B. Değerlendirme ve Gerekçe
Uyuşmazlık, davacı işçinin toplu iş sözleşmesinden kaynaklanan alacaklara hak kazanıp kazanmadığı ve bu alacaklardan davalının sorumlu olup olmadığına ilişkindir.
Bölge adliye mahkemelerinin nihai kararlarının bozulması 6100 sayılı Hukuk Muhakemeleri Kanunu'nun (6100 sayılı Kanun) 371. maddesinde yer alan sebeplerden birinin varlığı hâlinde mümkündür.

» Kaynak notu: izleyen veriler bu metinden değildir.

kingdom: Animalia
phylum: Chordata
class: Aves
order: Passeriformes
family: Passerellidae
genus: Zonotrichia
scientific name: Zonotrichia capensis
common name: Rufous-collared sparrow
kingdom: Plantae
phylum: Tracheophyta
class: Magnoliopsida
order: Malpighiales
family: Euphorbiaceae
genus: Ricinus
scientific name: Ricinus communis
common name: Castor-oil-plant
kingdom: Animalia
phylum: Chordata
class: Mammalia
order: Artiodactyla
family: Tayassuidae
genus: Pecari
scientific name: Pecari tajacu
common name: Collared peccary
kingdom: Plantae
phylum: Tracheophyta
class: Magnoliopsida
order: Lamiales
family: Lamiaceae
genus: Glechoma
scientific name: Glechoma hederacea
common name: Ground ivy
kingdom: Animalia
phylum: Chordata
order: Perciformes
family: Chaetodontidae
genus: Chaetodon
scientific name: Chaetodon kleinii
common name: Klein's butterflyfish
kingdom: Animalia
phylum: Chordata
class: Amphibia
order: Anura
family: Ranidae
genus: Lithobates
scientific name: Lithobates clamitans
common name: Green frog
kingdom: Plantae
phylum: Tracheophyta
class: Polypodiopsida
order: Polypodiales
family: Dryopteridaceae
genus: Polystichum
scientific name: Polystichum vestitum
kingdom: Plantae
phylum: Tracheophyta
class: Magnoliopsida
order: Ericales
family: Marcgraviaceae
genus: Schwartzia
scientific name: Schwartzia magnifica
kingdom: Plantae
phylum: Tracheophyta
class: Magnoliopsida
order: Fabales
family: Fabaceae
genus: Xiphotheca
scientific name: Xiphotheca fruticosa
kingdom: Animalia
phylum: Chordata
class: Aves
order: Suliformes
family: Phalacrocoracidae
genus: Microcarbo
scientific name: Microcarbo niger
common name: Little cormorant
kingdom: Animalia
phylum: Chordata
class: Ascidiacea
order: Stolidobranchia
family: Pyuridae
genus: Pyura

Temyizen incelenen karar, tarafların karşılıklı iddia ve savunmalarına, dayandıkları belgelere, uyuşmazlığa uygulanması gereken hukuk kuralları ile hukuki ilişkinin nitelendirilmesine, dava şartlarına, yargılama ve ispat kuralları ile kararda belirtilen gerekçelere göre usul ve kanuna uygun olup davalı vekili tarafından temyiz dilekçesinde ileri sürülen nedenler kararın bozulmasını gerektirecek nitelikte görülmemiştir.
VI. KARAR
Açıklanan sebeple;
Temyiz olunan Bölge Adliye Mahkemesi kararının 6100 sayılı Kanun'un 370/1 hükmü uyarınca ONANMASINA,
Aşağıda yazılı temyiz giderinin temyiz edene yükletilmesine,
Dosyanın İlk Derece Mahkemesine, kararın bir örneğinin Bölge Adliye Mahkemesine gönderilmesine,
11.02.2025 tarihinde oy birliğiyle karar verildi.